In the forum excerpt below, rewrite the paragraph beginning "My grandad was a Mason" more briefly, keeping its main facts.

• [Document excerpt]:
=====

AutisticMillionaire wrote:
Masonry Some call it a religion but they have been known to target members leaving
My grandad was a Mason. He aged and stopped bothering to attending as there were less of his old friends in it. Then, the year there was a really keen and intensely Masonic lodge master with a domineering personality, he came and visited him and determinedly talked him back into attending. After which he became a keen Mason again for the rest of his life, came to find its black tie dinner old-fashionedness just the niche he wanted. However good grandad felt about this, I never liked hearing the ex lodge master remember about making him come back to them, and not letting go until he said he would. He was shameless and joky about remembering that his own approach had been demanding and pressuring, successfully so.

Tequila wrote:
We know the ugly truth about Islam
don't know the ugly truth about Islam, at all. Only about the hardline versions of it, that are condemned by liberal Muslims.

TallyMan wrote:
I've read that a lot of Americans have to fake being Christian otherwise they would be ostracized by their peers, family or in the workplace ...
While in Britain they may have to fake being atheist. When there is no already socially accepted religious person around, atheist peer groups get very aggressive and mocking, that anyone who believes in anything supernatural is gullible and childish or a nutter, judged as offending against rational science wot we know is right. Their confidence in being right is just as doctrinal as a religious peer group's. All supernatural beliefs must be bad because they come from religions that told you what to think or else would reject you, therefore unless you let us tell you to think that, we must be right to reject you.

=====

• [Data extract]:

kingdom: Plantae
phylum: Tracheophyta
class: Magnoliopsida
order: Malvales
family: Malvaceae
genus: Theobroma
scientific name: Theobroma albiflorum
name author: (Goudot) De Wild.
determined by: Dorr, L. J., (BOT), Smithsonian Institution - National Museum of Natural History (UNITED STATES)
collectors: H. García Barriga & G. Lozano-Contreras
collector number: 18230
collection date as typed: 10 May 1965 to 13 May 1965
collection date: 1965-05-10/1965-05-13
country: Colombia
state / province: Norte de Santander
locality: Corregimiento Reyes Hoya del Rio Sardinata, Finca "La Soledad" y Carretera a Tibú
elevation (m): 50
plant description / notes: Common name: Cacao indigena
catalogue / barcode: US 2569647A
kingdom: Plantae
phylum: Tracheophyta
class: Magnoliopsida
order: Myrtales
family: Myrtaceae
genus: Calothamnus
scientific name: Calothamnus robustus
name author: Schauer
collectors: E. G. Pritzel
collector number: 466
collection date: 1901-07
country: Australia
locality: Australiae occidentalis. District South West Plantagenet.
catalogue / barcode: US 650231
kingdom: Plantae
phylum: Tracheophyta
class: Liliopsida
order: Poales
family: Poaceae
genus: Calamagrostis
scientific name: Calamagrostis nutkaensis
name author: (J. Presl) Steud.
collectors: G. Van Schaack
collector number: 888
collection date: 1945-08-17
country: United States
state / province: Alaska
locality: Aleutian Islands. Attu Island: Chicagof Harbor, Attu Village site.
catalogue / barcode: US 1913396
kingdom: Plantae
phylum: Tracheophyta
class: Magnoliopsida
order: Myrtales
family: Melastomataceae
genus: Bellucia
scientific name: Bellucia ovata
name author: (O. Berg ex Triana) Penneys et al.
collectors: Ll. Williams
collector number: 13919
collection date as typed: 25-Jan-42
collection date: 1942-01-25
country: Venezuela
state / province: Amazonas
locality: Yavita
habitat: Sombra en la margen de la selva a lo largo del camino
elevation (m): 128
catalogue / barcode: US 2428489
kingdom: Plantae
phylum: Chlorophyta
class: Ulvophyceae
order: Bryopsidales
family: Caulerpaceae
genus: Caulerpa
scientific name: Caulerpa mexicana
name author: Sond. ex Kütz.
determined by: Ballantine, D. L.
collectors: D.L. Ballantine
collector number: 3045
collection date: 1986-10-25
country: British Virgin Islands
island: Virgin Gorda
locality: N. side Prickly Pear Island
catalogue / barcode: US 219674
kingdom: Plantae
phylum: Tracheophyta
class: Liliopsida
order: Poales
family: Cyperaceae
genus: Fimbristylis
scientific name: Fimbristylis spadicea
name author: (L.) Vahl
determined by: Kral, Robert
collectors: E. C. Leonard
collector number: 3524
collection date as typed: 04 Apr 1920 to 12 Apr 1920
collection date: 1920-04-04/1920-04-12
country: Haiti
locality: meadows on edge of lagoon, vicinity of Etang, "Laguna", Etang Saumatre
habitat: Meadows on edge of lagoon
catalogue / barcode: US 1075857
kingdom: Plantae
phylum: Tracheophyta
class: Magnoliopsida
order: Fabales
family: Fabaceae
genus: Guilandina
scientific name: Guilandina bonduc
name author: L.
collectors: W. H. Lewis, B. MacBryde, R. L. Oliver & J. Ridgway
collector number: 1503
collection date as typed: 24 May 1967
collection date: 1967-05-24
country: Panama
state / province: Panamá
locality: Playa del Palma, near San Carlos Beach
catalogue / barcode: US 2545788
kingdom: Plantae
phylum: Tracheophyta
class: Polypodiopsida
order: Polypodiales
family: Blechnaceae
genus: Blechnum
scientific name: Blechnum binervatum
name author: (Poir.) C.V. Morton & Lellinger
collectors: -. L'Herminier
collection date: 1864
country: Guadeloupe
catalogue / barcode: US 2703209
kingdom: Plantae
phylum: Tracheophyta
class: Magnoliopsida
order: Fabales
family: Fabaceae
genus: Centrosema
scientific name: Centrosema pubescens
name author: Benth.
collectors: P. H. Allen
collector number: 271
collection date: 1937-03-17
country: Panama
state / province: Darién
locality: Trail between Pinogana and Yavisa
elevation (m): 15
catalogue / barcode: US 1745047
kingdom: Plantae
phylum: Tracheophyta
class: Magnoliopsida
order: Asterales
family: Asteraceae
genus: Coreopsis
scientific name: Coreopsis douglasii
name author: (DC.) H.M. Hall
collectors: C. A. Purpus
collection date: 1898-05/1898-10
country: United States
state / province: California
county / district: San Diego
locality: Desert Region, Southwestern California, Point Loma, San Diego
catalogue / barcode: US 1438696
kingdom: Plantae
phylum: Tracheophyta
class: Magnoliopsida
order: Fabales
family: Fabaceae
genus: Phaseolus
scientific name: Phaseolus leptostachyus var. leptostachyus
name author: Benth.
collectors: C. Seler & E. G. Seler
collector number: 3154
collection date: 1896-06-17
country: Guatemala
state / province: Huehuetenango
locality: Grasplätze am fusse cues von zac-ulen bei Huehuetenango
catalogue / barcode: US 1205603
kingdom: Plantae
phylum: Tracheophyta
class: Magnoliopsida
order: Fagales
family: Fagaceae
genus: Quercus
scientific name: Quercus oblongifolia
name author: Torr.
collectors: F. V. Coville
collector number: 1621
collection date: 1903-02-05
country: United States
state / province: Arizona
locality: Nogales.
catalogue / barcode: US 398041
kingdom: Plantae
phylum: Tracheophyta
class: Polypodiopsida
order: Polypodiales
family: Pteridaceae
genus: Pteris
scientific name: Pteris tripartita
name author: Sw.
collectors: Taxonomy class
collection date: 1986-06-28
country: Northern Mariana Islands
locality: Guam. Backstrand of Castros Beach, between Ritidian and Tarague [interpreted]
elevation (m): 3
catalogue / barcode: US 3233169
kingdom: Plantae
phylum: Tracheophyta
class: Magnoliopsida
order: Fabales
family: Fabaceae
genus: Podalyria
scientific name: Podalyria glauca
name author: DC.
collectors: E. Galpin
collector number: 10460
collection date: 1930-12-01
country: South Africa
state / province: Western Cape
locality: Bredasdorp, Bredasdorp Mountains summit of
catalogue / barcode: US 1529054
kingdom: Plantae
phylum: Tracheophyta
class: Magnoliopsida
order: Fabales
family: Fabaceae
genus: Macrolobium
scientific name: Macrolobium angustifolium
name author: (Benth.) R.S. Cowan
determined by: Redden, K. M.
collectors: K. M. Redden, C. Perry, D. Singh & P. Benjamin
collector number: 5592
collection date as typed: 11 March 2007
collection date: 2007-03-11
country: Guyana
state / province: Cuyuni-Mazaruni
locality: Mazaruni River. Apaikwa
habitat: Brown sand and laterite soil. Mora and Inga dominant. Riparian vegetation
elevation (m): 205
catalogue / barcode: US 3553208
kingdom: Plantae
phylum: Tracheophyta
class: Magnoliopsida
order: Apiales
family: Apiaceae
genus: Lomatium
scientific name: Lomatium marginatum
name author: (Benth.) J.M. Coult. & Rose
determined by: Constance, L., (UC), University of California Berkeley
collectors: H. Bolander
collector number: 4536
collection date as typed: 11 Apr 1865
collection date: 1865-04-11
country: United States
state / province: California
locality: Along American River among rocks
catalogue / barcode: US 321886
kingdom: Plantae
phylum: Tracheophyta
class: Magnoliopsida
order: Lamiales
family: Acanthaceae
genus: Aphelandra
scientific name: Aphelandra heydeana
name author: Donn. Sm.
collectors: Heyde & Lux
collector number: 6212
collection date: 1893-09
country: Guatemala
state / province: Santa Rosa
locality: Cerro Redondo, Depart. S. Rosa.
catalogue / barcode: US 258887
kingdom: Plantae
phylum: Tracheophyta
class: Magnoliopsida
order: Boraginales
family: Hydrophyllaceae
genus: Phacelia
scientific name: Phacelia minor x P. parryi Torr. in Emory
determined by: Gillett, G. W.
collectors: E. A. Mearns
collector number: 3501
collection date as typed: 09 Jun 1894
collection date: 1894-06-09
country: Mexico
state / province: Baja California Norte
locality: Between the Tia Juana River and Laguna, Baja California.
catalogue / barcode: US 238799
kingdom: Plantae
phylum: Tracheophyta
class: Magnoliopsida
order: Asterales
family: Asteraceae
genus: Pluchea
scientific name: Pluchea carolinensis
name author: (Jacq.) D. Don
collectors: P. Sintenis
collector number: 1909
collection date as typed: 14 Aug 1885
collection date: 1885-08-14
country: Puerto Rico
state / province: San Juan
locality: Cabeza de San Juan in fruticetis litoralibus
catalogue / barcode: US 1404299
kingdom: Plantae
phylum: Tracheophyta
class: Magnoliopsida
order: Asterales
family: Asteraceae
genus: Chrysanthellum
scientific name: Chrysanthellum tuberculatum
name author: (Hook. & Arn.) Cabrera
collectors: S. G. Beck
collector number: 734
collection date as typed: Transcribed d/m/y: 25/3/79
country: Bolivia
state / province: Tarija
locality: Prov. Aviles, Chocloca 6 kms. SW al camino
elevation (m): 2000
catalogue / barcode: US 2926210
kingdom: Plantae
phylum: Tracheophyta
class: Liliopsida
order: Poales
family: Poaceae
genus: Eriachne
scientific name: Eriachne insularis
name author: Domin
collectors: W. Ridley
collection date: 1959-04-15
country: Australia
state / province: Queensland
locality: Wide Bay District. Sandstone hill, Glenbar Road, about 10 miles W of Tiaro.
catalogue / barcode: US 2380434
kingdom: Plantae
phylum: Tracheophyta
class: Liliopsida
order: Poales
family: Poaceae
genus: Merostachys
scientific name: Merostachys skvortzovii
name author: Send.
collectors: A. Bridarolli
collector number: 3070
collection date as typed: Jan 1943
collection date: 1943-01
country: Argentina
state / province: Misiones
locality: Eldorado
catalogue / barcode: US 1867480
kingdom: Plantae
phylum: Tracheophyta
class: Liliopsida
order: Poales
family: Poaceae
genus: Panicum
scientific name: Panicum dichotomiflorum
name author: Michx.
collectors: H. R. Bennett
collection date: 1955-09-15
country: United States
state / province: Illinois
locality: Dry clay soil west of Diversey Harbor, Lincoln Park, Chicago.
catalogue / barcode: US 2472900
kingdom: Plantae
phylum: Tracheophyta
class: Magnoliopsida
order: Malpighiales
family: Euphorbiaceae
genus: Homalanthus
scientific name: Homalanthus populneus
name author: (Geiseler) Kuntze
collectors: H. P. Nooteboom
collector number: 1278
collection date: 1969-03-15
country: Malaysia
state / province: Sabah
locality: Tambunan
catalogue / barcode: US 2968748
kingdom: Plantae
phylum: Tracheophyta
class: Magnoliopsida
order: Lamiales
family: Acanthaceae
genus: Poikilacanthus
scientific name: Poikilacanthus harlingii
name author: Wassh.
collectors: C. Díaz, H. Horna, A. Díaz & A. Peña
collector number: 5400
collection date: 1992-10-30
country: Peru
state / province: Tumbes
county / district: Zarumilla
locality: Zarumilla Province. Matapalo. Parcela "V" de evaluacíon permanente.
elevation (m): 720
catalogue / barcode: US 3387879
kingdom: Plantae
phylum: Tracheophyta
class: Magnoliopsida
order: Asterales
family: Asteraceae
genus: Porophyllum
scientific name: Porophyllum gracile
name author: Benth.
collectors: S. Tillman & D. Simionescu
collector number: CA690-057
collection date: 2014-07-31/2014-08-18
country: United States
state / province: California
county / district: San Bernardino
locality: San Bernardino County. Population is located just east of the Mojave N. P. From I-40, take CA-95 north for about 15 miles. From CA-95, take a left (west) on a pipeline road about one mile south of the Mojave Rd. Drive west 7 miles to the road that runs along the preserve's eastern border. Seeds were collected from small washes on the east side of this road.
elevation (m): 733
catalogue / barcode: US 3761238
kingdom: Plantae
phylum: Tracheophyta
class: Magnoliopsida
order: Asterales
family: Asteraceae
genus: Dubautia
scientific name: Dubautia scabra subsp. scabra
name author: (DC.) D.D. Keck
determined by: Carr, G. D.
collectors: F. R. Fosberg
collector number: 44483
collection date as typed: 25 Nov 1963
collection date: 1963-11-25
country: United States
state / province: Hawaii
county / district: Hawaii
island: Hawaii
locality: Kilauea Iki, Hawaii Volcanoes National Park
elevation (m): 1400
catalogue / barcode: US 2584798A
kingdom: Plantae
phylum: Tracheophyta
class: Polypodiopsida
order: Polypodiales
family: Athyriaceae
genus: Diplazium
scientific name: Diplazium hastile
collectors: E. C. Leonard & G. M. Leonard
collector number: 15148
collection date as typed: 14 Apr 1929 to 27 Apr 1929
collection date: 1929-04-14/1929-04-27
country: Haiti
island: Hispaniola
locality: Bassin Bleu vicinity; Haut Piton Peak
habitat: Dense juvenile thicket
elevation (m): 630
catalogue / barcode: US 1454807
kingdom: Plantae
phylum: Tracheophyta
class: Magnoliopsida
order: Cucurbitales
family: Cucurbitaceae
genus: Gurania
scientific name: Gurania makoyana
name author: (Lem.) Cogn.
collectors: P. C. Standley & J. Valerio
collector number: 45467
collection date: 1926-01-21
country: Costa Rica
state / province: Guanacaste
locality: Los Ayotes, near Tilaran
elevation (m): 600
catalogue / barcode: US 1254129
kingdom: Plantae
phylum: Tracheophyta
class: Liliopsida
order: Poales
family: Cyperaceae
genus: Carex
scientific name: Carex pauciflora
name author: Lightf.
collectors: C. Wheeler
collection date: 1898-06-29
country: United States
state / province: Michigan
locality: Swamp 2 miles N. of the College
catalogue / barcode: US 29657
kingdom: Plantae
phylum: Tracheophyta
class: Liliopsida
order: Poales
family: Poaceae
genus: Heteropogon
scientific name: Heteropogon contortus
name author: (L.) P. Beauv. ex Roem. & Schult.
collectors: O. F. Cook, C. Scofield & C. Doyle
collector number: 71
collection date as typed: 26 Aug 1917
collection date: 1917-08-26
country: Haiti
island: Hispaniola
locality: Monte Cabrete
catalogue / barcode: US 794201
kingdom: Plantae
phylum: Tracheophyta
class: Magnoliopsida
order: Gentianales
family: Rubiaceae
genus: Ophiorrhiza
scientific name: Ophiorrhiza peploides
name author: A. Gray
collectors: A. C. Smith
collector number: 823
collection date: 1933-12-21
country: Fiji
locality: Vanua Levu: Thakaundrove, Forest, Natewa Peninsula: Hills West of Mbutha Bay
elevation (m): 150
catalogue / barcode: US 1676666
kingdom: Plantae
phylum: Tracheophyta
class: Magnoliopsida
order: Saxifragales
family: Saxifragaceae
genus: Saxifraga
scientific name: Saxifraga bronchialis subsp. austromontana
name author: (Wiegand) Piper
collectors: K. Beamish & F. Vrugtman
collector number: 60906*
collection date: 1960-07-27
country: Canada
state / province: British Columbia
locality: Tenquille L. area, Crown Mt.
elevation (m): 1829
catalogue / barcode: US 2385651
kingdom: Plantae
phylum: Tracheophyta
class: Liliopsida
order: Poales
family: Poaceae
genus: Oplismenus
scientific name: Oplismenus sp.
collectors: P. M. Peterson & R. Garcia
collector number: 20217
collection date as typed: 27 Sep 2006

=====

• [Task response]:
The writer's grandad was a Mason who stopped attending as he aged and fewer of his old friends remained. One year a very keen, domineering lodge master visited him and pressed him into returning. He then stayed a keen Mason for life and found that the old-fashioned black tie dinners suited him. Even so, the writer disliked hearing the former lodge master recall pressuring him and refusing to let go until he agreed. The man joked shamelessly about how his demanding approach had worked.